Election officials said Maduro, who faced a stiff challenge from a united opposition, won 51 percent of the vote.
Venezuela announced that incumbent Nicolas Maduro had won presidential elections on Sunday, but the opposition said it was preparing to contest the results.
Elvis Amoroso, head of the CNE electoral commission, said Maduro secured a third six-year term with 51.2 percent of the vote. Opposition candidate Edmundo Gonzalez Urrutia, who had been leading the polls, received 44.2 percent, he said.
The electoral commission, controlled by Maduro's allies, did not immediately release the results from the tally of 30,000 polling stations across the country.
Opposition leaders had earlier said tallies collected from campaign center representatives showed Mr Gonzalez was leading Mr Maduro by a large margin.
Speaking shortly after the announcement, President Maduro called his re-election a victory for peace and stability, and reiterated his claim during the campaign that the voting system was transparent.
Maduro, 61, first came to power after his leader, socialist President Hugo Chavez, died of cancer in 2013.
The president has been accused of jailing critics and harassing the opposition and has failed to end a years-long economic crisis that has caused more than 7 million of Venezuela's 30 million people to leave the country.
The opposition campaigned on a promise to end the economic crisis, and exit polls suggested they had a good chance of defeating President Maduro.
Gonzalez replaced popular opposition leader Maria Corina Machado as the candidate after authorities loyal to Maduro barred her from the election.

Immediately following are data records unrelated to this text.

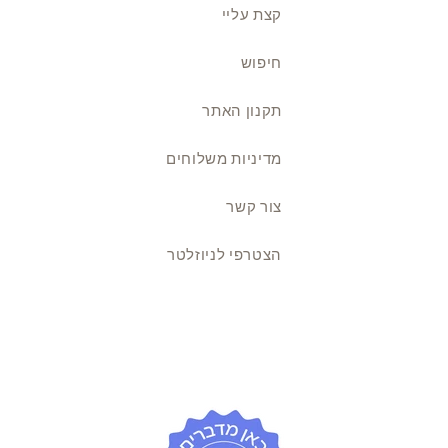
קצת עליי
חיפוש
תקנון האתר
מדיניות משלוחים
צור קשר
הצטרפי לניוזלטר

Machado, who has been campaigning across the country for his surrogates, had urged voters late on Sunday to be “vigilant” at polling stations during “crucial hours” of vote counting amid fears of fraud.
Gonzalez received 70 percent of the vote, she said.
“We want the whole world to know that we won in every area, in every state in the country. We know what happened today. We have made sure that all information was collected and reported. This shows the results. It is irrefutable,” Corina Machado said at the rally.
Gonzalez also disputed the official results, telling supporters in Caracas that the government had “violated all the rules and norms and, as a result, we were denied access to most of the ballots.”
“Our struggle continues and we will not rest until the will of the Venezuelan people is respected,” Gonzalez said, but stressed he was not calling on his supporters to take to the streets and commit acts of violence.
'violation'
Sunday's election was the result of an agreement reached last year between the government and the opposition.
The agreement allowed the United States to temporarily ease sanctions imposed after Maduro's 2018 reelection, which was rejected by Western countries and dozens of Latin American nations as a sham election.
Sanctions were reinstated after Maduro violated the terms of the agreement, but Washington did not welcome the announced results.
U.S. Secretary of State Antony Blinken expressed concern over Maduro's declaration of victory and said the United States wanted the votes to be counted “fairly and transparently.”
“We have serious concerns that the results announced do not reflect the will and vote of the Venezuelan people,” he said.
The EU and several member states have also raised concerns about the transparency of the vote.
Analysts and leaders across the Americas have expressed skepticism, but some have voiced support for Maduro.
“Everything we’ve seen so far indicates that the government’s achievements are just manufactured,” Phil Gunson, senior Venezuela analyst at the International Crisis Group, told Al Jazeera.
He claimed that the results released by the government-controlled electoral authorities did not match the actual number of votes.
“The results that the opposition claims to be correct are very consistent with what has been seen in the polls over the past few months,” Gunson said. “All the partial results we've seen so far show the opposition winning roughly three-fifths of the vote.”
Francisco Rodriguez, a professor of international public policy at the University of Denver, said Venezuela's opposition must document any alleged wrongdoing and make public the results of its investigations.
“I have to publish… [the individual] “They should check the results from the polling stations and show how they contradict what the electoral authorities are showing,” Rodriguez told Al Jazeera on Monday morning.
Costa Rican President Rodrigo Chavez and Peruvian Foreign Minister Javier González Olaechea both rejected the official election results as fraudulent, and Lima recalled its ambassador from Caracas, citing “violation of the will of the people.”
Chilean President Gabriel Boric described the results as “hard to believe” while Uruguayan President Luis Lacalle Pou said the “tally was clearly flawed.”
But Maduro had the backing of allies in Bolivia, Honduras and Cuba.
Cuban President Miguel Diaz-Canel said Maduro had “clearly and unequivocally defeated the pro-imperialist opposition.”
China's Foreign Ministry also congratulated President Maduro on his reelection.